I am a writer, the god of my fictional universe, dangling my characters, both major and minor, from my fingertips like little marionettes made of nouns and adjectives and prepositional phrases.
That flat tire that made you late for that crucial job interview, thus causing you to miss out on that job and thereby forcing you to take that shady job from that shadier businessman? My fault.
Dangling by your fingertips from the edge of a building, while burly gun-toting bad guys search for you on the rooftop? My fault. Oh, and look, those bricks you’re gripping so tightly are about to crumble.
I put my characters in a lot of dicey situations. But I also give them cool jobs, cool friends, frequent trips to Starbucks. Things that I would like to have.
And I always seem to give them pleasant weather.
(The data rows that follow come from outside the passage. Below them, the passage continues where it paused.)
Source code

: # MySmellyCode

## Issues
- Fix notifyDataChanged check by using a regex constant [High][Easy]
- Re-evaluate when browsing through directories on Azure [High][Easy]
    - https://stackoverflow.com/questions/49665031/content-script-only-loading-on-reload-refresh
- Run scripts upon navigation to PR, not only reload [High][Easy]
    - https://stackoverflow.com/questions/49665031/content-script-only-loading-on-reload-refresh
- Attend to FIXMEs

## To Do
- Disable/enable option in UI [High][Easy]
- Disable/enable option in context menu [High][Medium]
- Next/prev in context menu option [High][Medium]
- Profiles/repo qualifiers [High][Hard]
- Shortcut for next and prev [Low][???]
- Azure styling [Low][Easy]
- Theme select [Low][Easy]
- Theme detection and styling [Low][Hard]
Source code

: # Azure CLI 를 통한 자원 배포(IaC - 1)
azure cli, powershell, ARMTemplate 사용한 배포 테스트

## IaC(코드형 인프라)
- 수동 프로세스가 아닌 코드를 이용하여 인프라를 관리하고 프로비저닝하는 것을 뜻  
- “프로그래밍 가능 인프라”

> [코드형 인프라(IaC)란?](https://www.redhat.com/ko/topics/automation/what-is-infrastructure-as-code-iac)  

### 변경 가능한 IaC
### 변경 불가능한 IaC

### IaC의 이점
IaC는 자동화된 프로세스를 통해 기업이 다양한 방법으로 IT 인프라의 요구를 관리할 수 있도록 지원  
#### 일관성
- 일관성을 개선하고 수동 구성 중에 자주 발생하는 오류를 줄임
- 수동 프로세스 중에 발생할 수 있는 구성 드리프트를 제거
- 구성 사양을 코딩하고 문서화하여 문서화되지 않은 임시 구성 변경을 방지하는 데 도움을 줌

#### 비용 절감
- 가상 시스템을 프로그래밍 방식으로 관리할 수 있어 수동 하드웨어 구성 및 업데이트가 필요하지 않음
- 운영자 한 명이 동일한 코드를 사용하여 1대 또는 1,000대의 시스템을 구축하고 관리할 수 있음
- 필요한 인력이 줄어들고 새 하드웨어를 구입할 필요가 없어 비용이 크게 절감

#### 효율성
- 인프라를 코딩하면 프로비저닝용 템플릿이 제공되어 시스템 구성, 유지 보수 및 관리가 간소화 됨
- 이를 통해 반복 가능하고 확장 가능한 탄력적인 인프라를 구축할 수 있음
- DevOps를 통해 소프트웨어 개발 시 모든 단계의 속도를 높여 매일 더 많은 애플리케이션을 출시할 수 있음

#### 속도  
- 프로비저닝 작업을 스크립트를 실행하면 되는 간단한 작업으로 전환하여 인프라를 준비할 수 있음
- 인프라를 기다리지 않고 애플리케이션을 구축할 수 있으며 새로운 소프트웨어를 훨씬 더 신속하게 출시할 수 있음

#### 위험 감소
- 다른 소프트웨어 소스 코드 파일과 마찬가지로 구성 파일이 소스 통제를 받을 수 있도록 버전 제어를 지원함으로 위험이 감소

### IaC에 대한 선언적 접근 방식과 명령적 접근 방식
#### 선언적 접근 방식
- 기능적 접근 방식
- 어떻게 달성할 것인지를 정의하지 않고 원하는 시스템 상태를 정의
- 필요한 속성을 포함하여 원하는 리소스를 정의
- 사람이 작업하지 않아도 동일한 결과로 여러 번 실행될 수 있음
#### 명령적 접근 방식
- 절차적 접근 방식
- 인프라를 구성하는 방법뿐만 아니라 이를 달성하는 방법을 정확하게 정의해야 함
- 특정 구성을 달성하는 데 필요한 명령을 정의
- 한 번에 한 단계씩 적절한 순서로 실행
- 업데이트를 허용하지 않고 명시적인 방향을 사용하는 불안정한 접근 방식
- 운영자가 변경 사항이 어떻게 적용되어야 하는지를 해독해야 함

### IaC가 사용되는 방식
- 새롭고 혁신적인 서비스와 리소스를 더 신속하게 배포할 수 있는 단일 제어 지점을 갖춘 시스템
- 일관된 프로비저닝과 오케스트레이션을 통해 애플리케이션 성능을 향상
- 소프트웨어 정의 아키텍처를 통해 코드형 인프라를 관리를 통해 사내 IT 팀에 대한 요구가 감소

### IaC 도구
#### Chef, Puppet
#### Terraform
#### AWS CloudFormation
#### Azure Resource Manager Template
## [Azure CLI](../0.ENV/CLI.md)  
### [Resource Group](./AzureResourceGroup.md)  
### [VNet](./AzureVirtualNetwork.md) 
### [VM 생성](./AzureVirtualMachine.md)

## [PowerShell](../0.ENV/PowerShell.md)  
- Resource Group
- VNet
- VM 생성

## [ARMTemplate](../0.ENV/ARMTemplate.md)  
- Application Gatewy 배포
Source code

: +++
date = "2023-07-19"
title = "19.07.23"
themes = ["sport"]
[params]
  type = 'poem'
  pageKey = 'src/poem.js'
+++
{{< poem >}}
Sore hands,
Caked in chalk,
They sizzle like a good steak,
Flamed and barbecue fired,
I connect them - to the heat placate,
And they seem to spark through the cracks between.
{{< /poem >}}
This occurred to me while I was working on the first draft of my second book. I realized that I hadn’t described the weather, other than noting that it was hot. But was it overcast? Sunny? Was there an empty stomach rumbling coming from the clouds? Were there clouds?
Manipulating the weather in my stories is something I have never done, and I’m not sure why. I have a problem with describing scenes; I see them so vividly in my head, I forget that readers can’t. I don’t take the time to add them to the pages. Sometimes I do in the revisions, but not always. It’s a weakness, a deficiency. One I need to work on.
I’m writing a new scene this week. I think I’ll make it rain.
Weather–good or bad–can be a crucial plot point in your novel or story. It can, in a way, almost be a character. Thinking of A Perfect Storm here. In Cujo, a heat wave impacted Donna and Thad Trenton as they were trapped in their Pinto. It caused Thad to have a seizure, which increased Donna’s desperation to get them out of that car and away from the St. Bernard.
I don’t have any plans to make the weather critical in my book. But I will make it rain.